Work item A —
Answer these from the excerpt on the farm valuation:
(i) Which valuation methodology did the valuers agree was appropriate?
(ii) By the time the updated reports were prepared, into how many blocks did the husband pursue subdividing the farm?
(iii) As at what date did Mr L's updated reports give his opinion of the farm's value?
Work item B — Reproduce the excerpt on the farm valuation word for word, starting with "87Notwithstanding the recorded" and going on through "into two blocks.".
Work item C — Pick up the excerpt on the farm valuation after its last sentence and continue it.

Provided text —
84The valuers agreed also that the farm’s “highest and best value would lie in its potential to gain approval for a three lot subdivision as indicated under the [biodiversity scheme]”. They agreed that “[o]n the basis that the market would be made aware of the property’s identification and potential for a 3-lot subdivision under the [biodiversity scheme], it would regard it as more valuable than as one large holding which was not subdivisible”, and that “[w]ere the property to be offered for sale as three individually titled holdings… it would be attractive to a much wider market, have a greater aggregate value and be more readily saleable.”

85They also agreed a number of general observations regarding the property itself, and the market.

86They agreed further that the appropriate valuation methodology was Direct Comparison (comparable sales evidence) and Summation. That said, they were unable to agree as to the appropriate application of that methodology. Ms J did not agree that particular sales relied upon by Mr L were sufficiently comparable to inform the valuation; Mr L did not agree with the calculations undertaken by Ms J in the Summation Approach. They disagreed also on the fundamental nature of the second element of Ms J’s valuation; Mr L appeared to interpret that as an “englobo” valuation taking into account the potential for a three lot subdivision, where Ms J stated clearly that the second element of the valuation was based on an assumption that the subdivision had been completed prior to the individual blocks being marketed.

87Notwithstanding the recorded agreement as to the highest and best use of the land, the conferral note recorded that Mr L would seek to confirm the information obtained by Ms J to the effect that the farm was included in the area stated by City A in its biodiversity scheme report as having the potential for subdivision under the biodiversity scheme. The conferral note recorded further that, at that stage at least, the information was contrary to the advice Mr L had received.

88Otherwise, the valuers agreed to review their respective summation calculations, in light of the comments made by each of them.

89Closer to trial, both valuers prepared updated reports. By that time, the husband no longer pursued a subdivision of the farm into three blocks, but did pursue a subdivision into two blocks.

Mr L’s updated reports

90Mr L prepared two updated reports for the purposes of trial, each expressing his opinion as to the value of the farm as at 26 September 2019. Both were tendered into evidence by consent.

91The first of those reports (“the advisory report”) set out his opinion as to the current market value of the farm “as is”.

92The “local market overview” included in that report differed from the market overview in his first report, in that it did not refer to factors more relevant to the Perth metropolitan region. He expressed the view that while the overall property market in Suburb A has fallen slightly over the past four to five years, it appeared to have steadied in the past six to nine months. He described the local market as “stable”.

Data extracts —
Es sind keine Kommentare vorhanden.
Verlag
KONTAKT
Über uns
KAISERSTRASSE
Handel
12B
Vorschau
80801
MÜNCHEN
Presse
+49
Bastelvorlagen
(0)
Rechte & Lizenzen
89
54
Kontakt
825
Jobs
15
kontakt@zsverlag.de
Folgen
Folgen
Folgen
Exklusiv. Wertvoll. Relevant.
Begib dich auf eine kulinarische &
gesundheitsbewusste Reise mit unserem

Response box A —
(i) Direct Comparison (comparable sales evidence) and Summation
(ii) Two blocks
(iii) 26 September 2019

Response box B —
87Notwithstanding the recorded agreement as to the highest and best use of the land, the conferral note recorded that Mr L would seek to confirm the information obtained by Ms J to the effect that the farm was included in the area stated by City A in its biodiversity scheme report as having the potential for subdivision under the biodiversity scheme. The conferral note recorded further that, at that stage at least, the information was contrary to the advice Mr L had received.

88Otherwise, the valuers agreed to review their respective summation calculations, in light of the comments made by each of them.

89Closer to trial, both valuers prepared updated reports. By that time, the husband no longer pursued a subdivision of the farm into three blocks, but did pursue a subdivision into two blocks.

Response box C —
93Having described the improvements on the property in his first report as having been in “good” condition, he described the same improvements as being in “fair” condition in the advisory report. That difference was not explored in cross-examination.

94He expressed the view that “in the current market, investors are requiring beach frontage and/or ocean views when spending $2 million or more”, while noting that the farm (which does not have ocean views) is well located with a short drive to Suburb B and is an uncommonly substantial parcel of land given its proximity to beaches.

95He referred to six property sales which he would regard as comparable. Four of those sales had occurred after the date of his first valuation. Of the other two sales, one had been referenced in his first valuation and the other had not.

96He confirmed that his primary method in assessing the market value of the farm was the Direct Comparison approach. He recorded that he had undertaken a “secondary check” of his assessment utilising the Summation approach.

97He referred in the body of his report to enquiries he had made as to the sub-divisibility of the farm, stating that “[f]urther discussions with a strategic planner have advised [sic] that it would likely be possible for subdivision potential [sic] into 2 lots under the [biodiversity scheme]” while noting that “[n]umerous conditions” would need to be met and approval would be required.

98He concluded that the “current market value of the property for Family Law purposes” was $3.95 million. There was no specific explanation in his report for the increase of $50,000 over his earlier valuation.

99The second of the updated reports (“the supplementary report”) addressed the question of the value of the farm if a subdivision into two individually titled lots with bushland covenants had been completed. He noted that “a subdivision proposal has been in discussion with the local Shire subject to conditions relevant to the [biodiversity scheme]” and that the relevant zoning may change if a development approval under the biodiversity scheme is granted.

100While expressing the view that each property would be “considered more marketable” due to a number of factors including “being a more affordable asset” and “smaller landholdings [being] slightly easier to manage”, he also thought it important to mention that discussions with local agents indicated reduced marketability for properties with bushland protection or conservation zoning.

101He went on to assess the underlying land value of the proposed northern block at $60,000 - $65,000 per hectare, equating to $1.8 million to $2.1 million for the holding. He assessed an added value of the improvements on the northern block at $700,000, to reach a total value of $2.8 million.

102He took a similar approach in relation to the proposed southern lot, assessing an underlying land value of $45,000 - $50,000 per hectare, equating to $1.8 million - $2 million for the landholding. He adopted the lower end of that range and assessed an added value of improvements of $50,000 to reach a total value for the southern block of $1.85 million. Again he described that assessment as being supported by sales evidence.

Ms J’s updated report

103Ms J produced an updated report dated 9 October 2019. That report was exhibited to an affidavit sworn by her on 14 October 2019. Also exhibited to that affidavit were various email exchanges with the husband’s lawyers, and email exchanges between various consultants regarding steps required to progress towards a subdivision of the farm, and email exchanges with a relevant officer at the City A.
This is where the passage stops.